David Warner is great as a photographer covering Thorn that captures some strange shadows and omens on film that portend the death that soon awaits key folks around the boy.
Soon, Peck and Warner are on the trail of discovering more about the night of Damien’s birth. Their scenes in the Italian cemetery and hotel afterward are some of the film’s best moments. Director Richard Donner (Superman, Lethal Weapon, The Goonies) knows how to make a fast moving, fun film and this is one his finest. There is just enough menace to be suspenseful and scary. Donner brings great performances out of his actors. I can’t imaging this film would be half as good without Peck at it’s center.
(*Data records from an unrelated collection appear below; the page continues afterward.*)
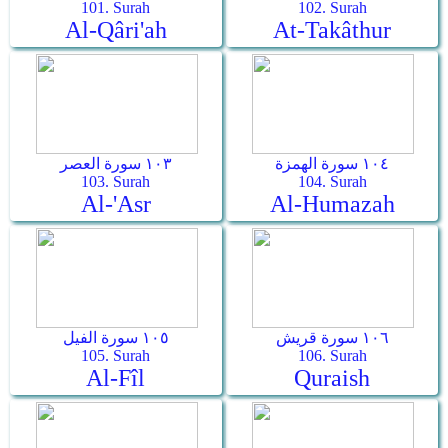
101. Surah
102. Surah
Al-Qâri'ah
At-Takâthur
١٠٤ سورة الهمزة
١٠٣ سورة العصر
103. Surah
104. Surah
Al-'Asr
Al-Humazah
١٠٦ سورة قريش
١٠٥ سورة الفيل
105. Surah
106. Surah
Al-Fîl
Quraish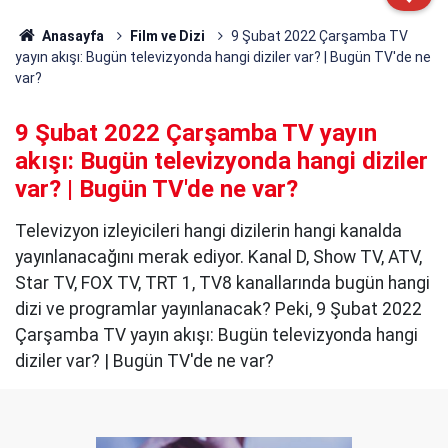
Anasayfa
Film ve Dizi
9 Şubat 2022 Çarşamba TV
yayın akışı: Bugün televizyonda hangi diziler var? | Bugün TV'de ne
var?
9 Şubat 2022 Çarşamba TV yayın
akışı: Bugün televizyonda hangi diziler
var? | Bugün TV'de ne var?
Televizyon izleyicileri hangi dizilerin hangi kanalda
yayınlanacağını merak ediyor. Kanal D, Show TV, ATV,
Star TV, FOX TV, TRT 1, TV8 kanallarında bugün hangi
dizi ve programlar yayınlanacak? Peki, 9 Şubat 2022
Çarşamba TV yayın akışı: Bugün televizyonda hangi
diziler var? | Bugün TV'de ne var?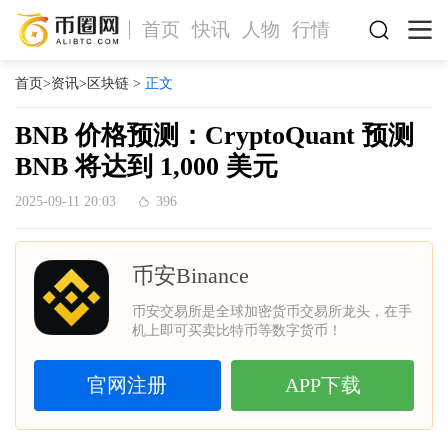
首页
快讯
人物
行情
首页
>
资讯
>
区块链
>
正文
BNB 价格预测：CryptoQuant 预测
BNB 将达到 1,000 美元
2025-09-11 20:03
396
币安Binance
币安交易所是全球加密货币交易所龙头，在手
机上即可买卖比特币等数字货币！
官网注册
APP下载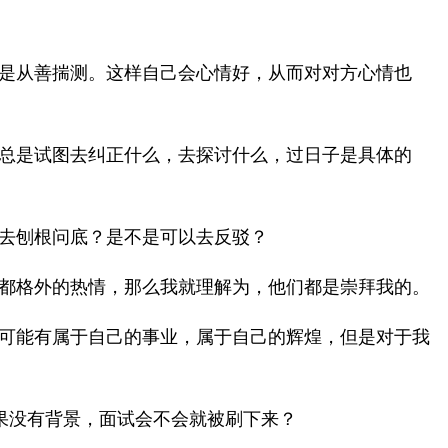
是从善揣测。这样自己会心情好，从而对对方心情也
总是试图去纠正什么，去探讨什么，过日子是具体的
去刨根问底？是不是可以去反驳？
都格外的热情，那么我就理解为，他们都是崇拜我的。
可能有属于自己的事业，属于自己的辉煌，但是对于我
果没有背景，面试会不会就被刷下来？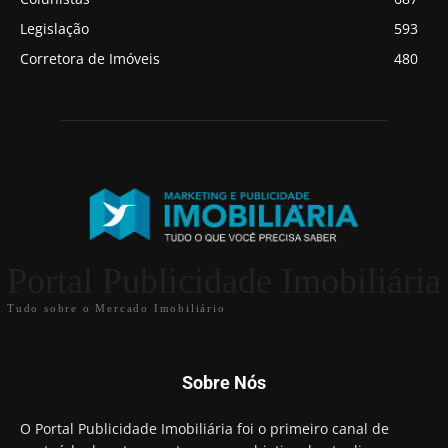
Legislação
593
Corretora de Imóveis
480
Portal Publicidade Imobiliária
Tudo sobre o Mercado Imobiliário
Sobre Nós
O Portal Publicidade Imobiliária foi o primeiro canal de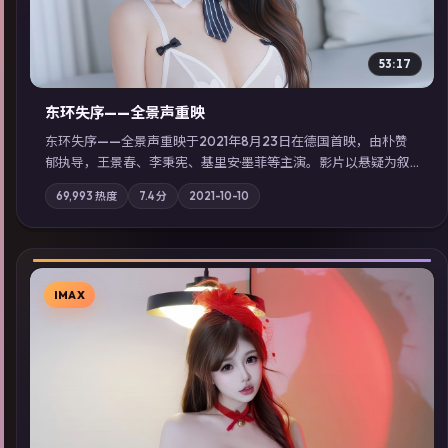
53:17
东环失序——全景声重映
东环失序——全景声重映于2021年8月23日在德国首映，由朴赞
郁执导，王景春、李秉宪、基里安·墨菲等主演。影片以悬疑为叙
事主轴，科技与人性的边界在实验事故后逐渐模糊；摄影与配乐
69,993
热度
7.4
分
2021-10-10
强化地域气质；站内亦可通过「国产免费观看高清电视剧在线
看」延展检索同类型高分佳作，畅享高清在线追剧体验。
IMAX
▶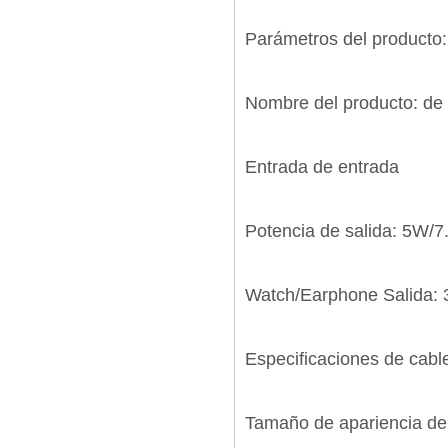
Parámetros del producto:
Nombre del producto: de 
Entrada de entrada
Potencia de salida: 5W
Watch/Earphone Salida:
Especificaciones de cabl
Tamaño de apariencia de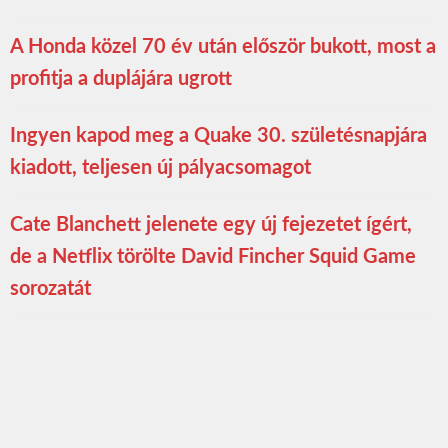
A Honda közel 70 év után először bukott, most a
profitja a duplájára ugrott
Ingyen kapod meg a Quake 30. születésnapjára
kiadott, teljesen új pályacsomagot
Cate Blanchett jelenete egy új fejezetet ígért,
de a Netflix törölte David Fincher Squid Game
sorozatát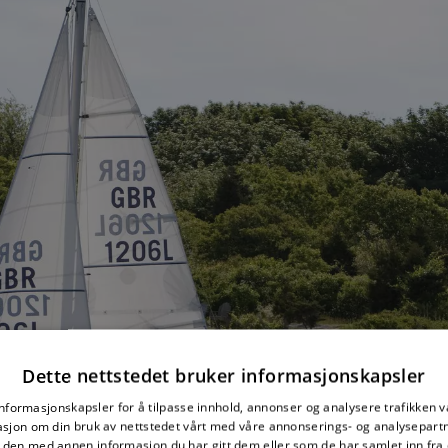
Dette nettstedet bruker informasjonskapsler
informasjonskapsler for å tilpasse innhold, annonser og analysere trafikken vå
sjon om din bruk av nettstedet vårt med våre annonserings- og analysepar
den med annen informasjon du har gitt dem eller som de har samlet inn fra 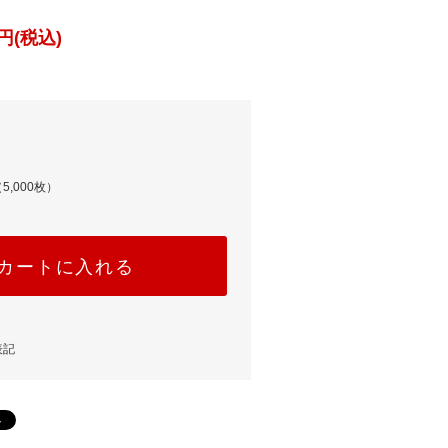
円(税込)
5,000枚）
カートに入れる
表記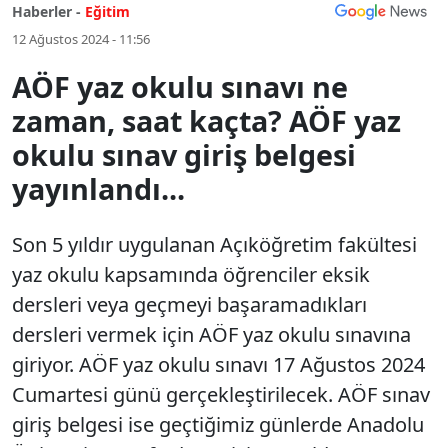
Haberler -
Eğitim
12 Ağustos 2024 - 11:56
AÖF yaz okulu sınavı ne
zaman, saat kaçta? AÖF yaz
okulu sınav giriş belgesi
yayınlandı...
Son 5 yıldır uygulanan Açıköğretim fakültesi
yaz okulu kapsamında öğrenciler eksik
dersleri veya geçmeyi başaramadıkları
dersleri vermek için AÖF yaz okulu sınavına
giriyor. AÖF yaz okulu sınavı 17 Ağustos 2024
Cumartesi günü gerçekleştirilecek. AÖF sınav
giriş belgesi ise geçtiğimiz günlerde Anadolu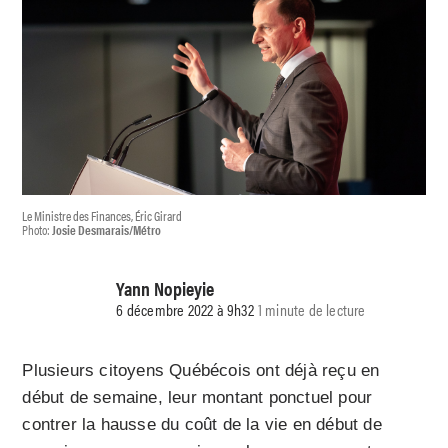
Le Ministre des Finances, Éric Girard
Photo:
Josie Desmarais/Métro
Yann Nopieyie
6 décembre 2022 à 9h32
1 minute de lecture
Plusieurs citoyens Québécois ont déjà reçu en
début de semaine, leur montant ponctuel pour
contrer la hausse du coût de la vie en début de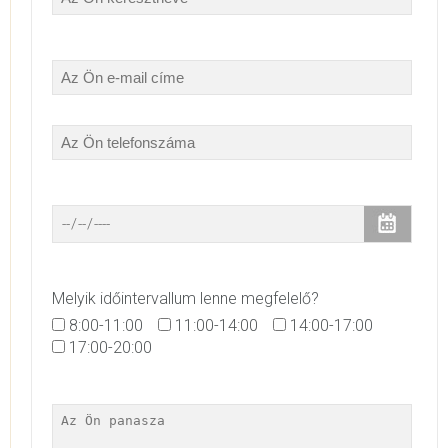
Melyik időintervallum lenne megfelelő?
8:00-11:00
11:00-14:00
14:00-17:00
17:00-20:00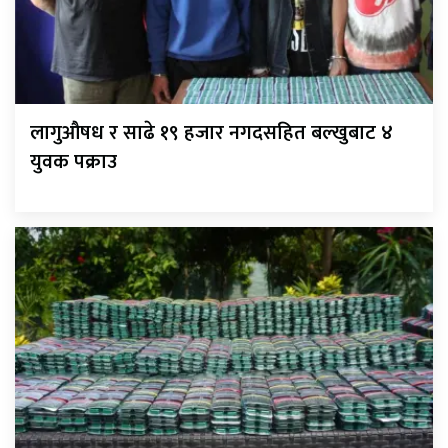
लागुऔषध र साढे १९ हजार नगदसहित बल्खुबाट ४
युवक पक्राउ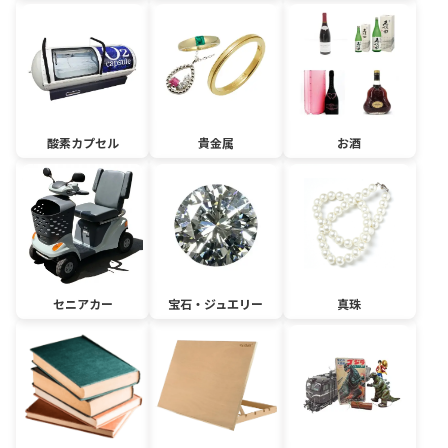
酸素カプセル
貴金属
お酒
セニアカー
宝石・ジュエリー
真珠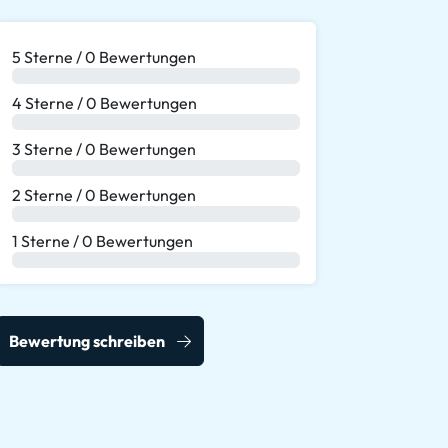
5 Sterne / 0 Bewertungen
0 %
4 Sterne / 0 Bewertungen
0 %
3 Sterne / 0 Bewertungen
0 %
2 Sterne / 0 Bewertungen
0 %
1 Sterne / 0 Bewertungen
0 %
Bewertung schreiben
He is a big time movie star and excellent as Thorn. Billie Whitelaw is strange and scary as Damien’s nanny Mrs. Blaylock. She’s hell on wheels and creepy in every scene.
The spectacular deaths depicted for key characters drove a lot of chatter and interest in the film and they hold up pretty well nearly 40 years later. Anytime you can stage a beheading, an impalement, a hanging and assorted other mayhem and create a mainstream blockbuster, you’ve done something right. Donner, Peck and the cast do that one better and have put together a horror classic.
Jerry Goldsmith won a well-deserved Oscar for his imposing, scary music score that many of us mocked mercilessly to scare our siblings in the seventies. The music is constant in key scenes, sometime quiet, often powerful, but always creepy.
Avoid the needless 2006 remake and go for the original. If you haven’t seen THE OMEN in awhile, check it out. It’s a HELL of a lot of suspenseful fun and a horror tale very well told. It gets a 666….oops, I mean an A+. One of my all-time faves, with a solid spot in my Top 100.
Followed in 1978 by "Damien Omen II".